At the hearing, the parties agreed that modifying the scheduling order to allow defendant an opportunity to depose plaintiff's remaining non-retained experts would remedy any harm caused by the technical noncompliance with Rule 26(a)(2)(C).

For these reasons, defendant's motion for Rule 37(c)(1) sanctions is denied and it is recommended that the court's amended scheduling order be modified to allow plaintiff the opportunity to depose the three non-retained expert witnesses plaintiff intends to call at trial.

Accordingly, it is hereby ORDERED that:

1. Defendant's motion for exclusionary sanctions pursuant to Federal Rule of Civil Procedure ("Rule") 37(c)(1), ECF No. 51, is denied.

2. Plaintiff's motion to strike, ECF No. 60, is denied.

3. Plaintiff's motion for sanctions, ECF No. 60, is denied.

Further, it is hereby RECOMMENDED that:

a.
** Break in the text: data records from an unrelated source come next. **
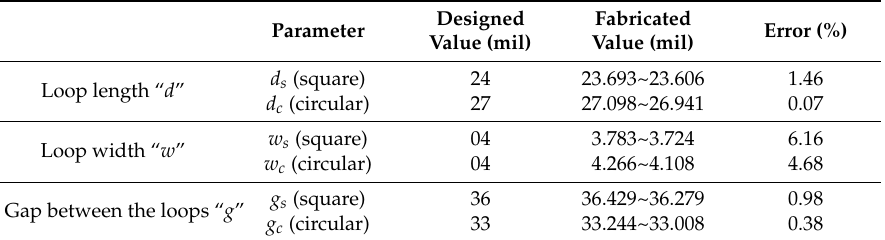
Figure 7. Fabricated FSS filters: ( a ) Square-loop structure, ( b ) Circular-loop structure, ( c ) Fabricated size of the FSS filters is 19.7 × 6.3 inches (500 × 160 mm). Table 1. Comparison of the designed and fabricated parameter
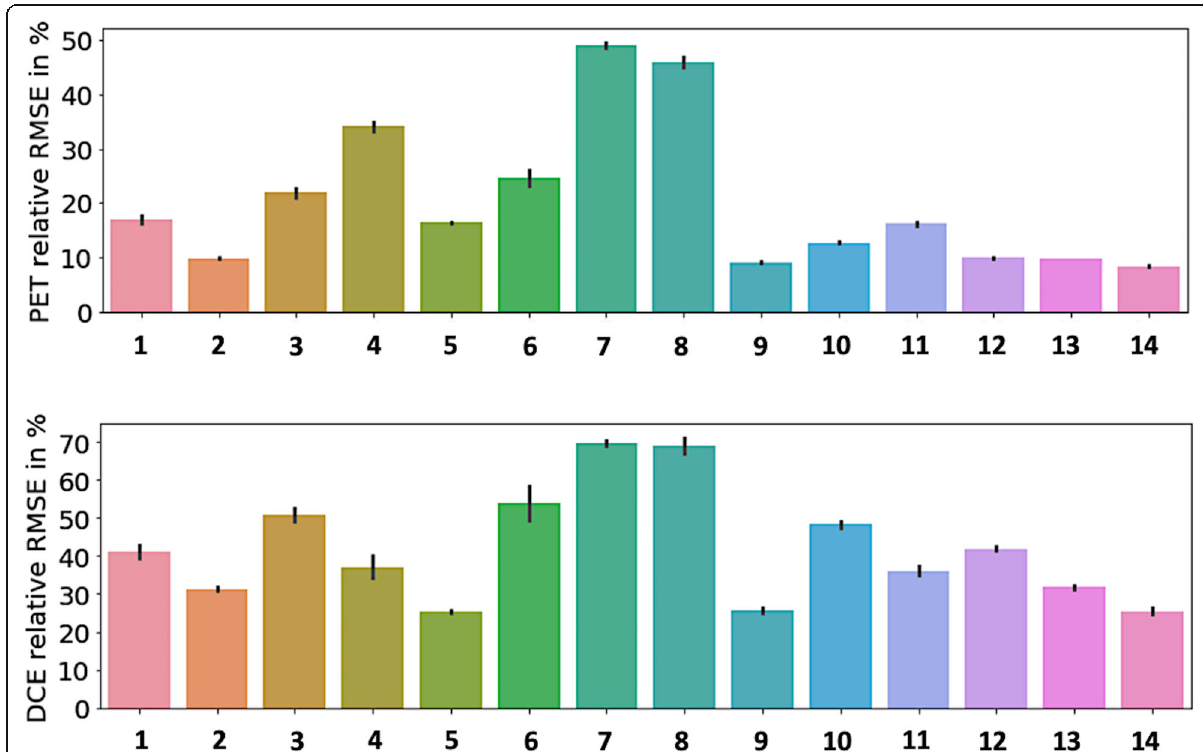
Fig. 2 Curve fitting results for PET and DCE kinetic modeling. For each tumor ( x -axis), voxel-wise relative root mean square errors (relative RMSE) are provided ( y -axis). For each tumor, the vertical black lines are the standard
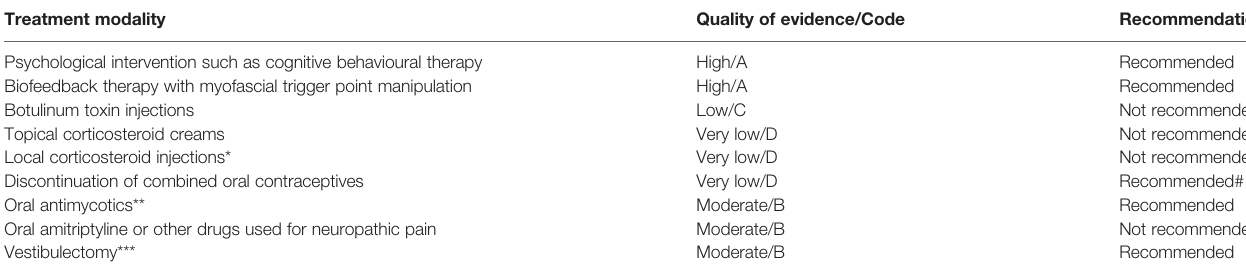
TABLE 1 | Selected treatment modalities for localised provoked vulvodynia (LPV) by quality of evidence. Treatment modality Quality of evidence/Code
The last day to hear dispositive motions, currently set for August 7, 2014, be continued to November 13, 2014.

b. The December 4, 2014, Final Pretrial Conference be continued to April 2, 2015, at 2:00 p.m. in Courtroom No. 7.

c. The Joint Final Pretrial Statement be due not later than March 12, 2015.

d. Any evidentiary or procedural motion be filed by March 12, 2015. Oppositions be filed by March 19, 2015, and any reply be filed by March 26, 2015.

e. The January 26, 2015 trial be continued to May 4, 2015, at 9:00 a.m. in Courtroom No. 7 and the parties be directed to file trial briefs not later than March 12, 2015.

These findings and recommendations are submitted to the United States District Judge assigned to the case, pursuant to the provisions of 28 U.S.C. ยง 636(b)(1). Within two days after being served with these findings and recommendations, any party may file written objections with the court and serve a copy on all parties. Such a document should be captioned "Objections to Magistrate Judge's Findings and Recommendations." Failure to file objections within the specified time may waive the right to appeal the District Court's order. Turner v. Duncan, 158 F.3d 449, 455 (9th Cir. 1998); Martinez v. Ylst, 951 F.2d 1153 (9th Cir. 1991).